An ailing global economy and weaker China forecasts are the reasons the International Air Transport Association (IATA) cited on Thursday, for cutting its long-term growth forecast for the number of air passengers around the world.
According to IATA’s projections, it now expects the number of air passengers to double to 7 billion by 2034 — from the 3.5 billion expected for 2015, with a 3.8 percent average annual growth rate. It had initially estimated 7.4 billion passengers in 2034 based on a 4.1 percent average annual growth rate.
“Economic and political events over the last year have impacted some of the fundamentals for growth. As a result, we expect some 400 million fewer people to be traveling in 2034 than we did at this time last year,” IATA Director General and CEO Tony Tyler said.

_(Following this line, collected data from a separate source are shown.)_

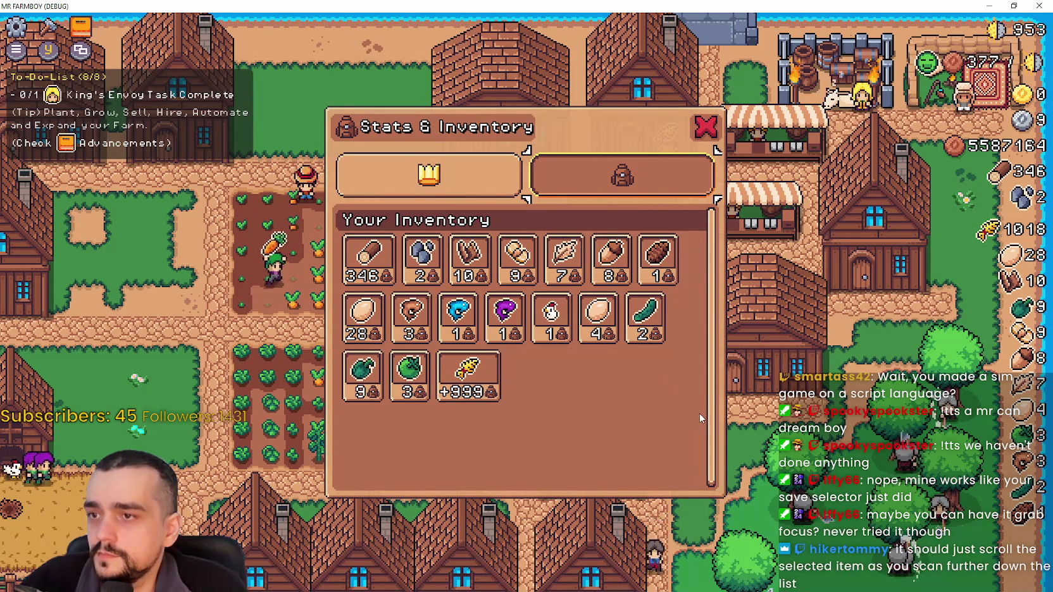
key("Down")
key("Right")
key("Right")
key("Right")
key("Up")
key("Up")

IATA says the revised result reflects negative developments in the global economy that are expected to dampen demand for air transport.

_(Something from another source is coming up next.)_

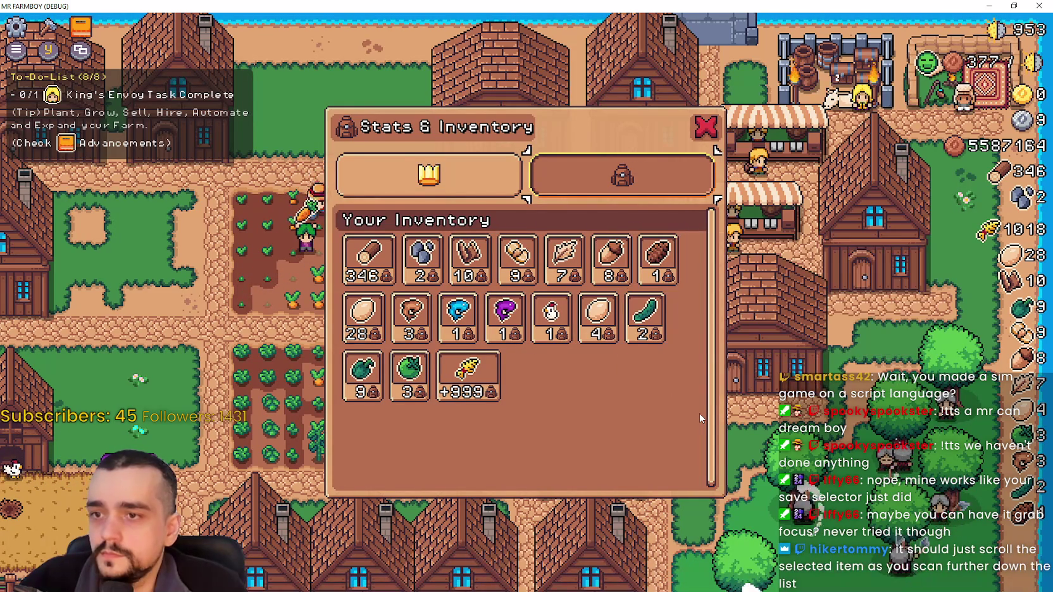
Check the Wheat tooltip once more, finish on the stats tab, and return to the editor.
key("Left")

“The economic impact of 400 million fewer travelers is significant. Each is a lost opportunity to explore, create social and cultural value, and generate economic and employment opportunities. It is important that we don’t create additional headwinds with excessive taxation, onerous regulation or infrastructure deficiencies,” Mr Tyler added.
Meanwhile, the five fastest-increasing markets in terms of additional passengers per year will be China (758 million new passengers), the US (523 million new passengers), India (275 million new passengers), Indonesia (132 million new passengers) and Brazil (104 million new passengers).
The top 10 fastest-growing markets will be Malawi, Rwanda, Sierra Leone, Central African Republic, Serbia, Tanzania, Uganda, Papua New Guinea, Ethiopia and Vietnam, expected to grow by 7-8 percent each year on average over the next 20 years.
As for trends? China is expected to overtake the United States as the world’s largest passenger market by 2029, accounting for some 1.19 billion passengers in 2034. India will displace the United Kingdom as the third-largest market in 2026, with Indonesia rising to number 5 in the world. Japan, Spain, Germany and France fall relative to their competitors, Italy falls out of the top 10, while Brazil moves from 10th place to 7th.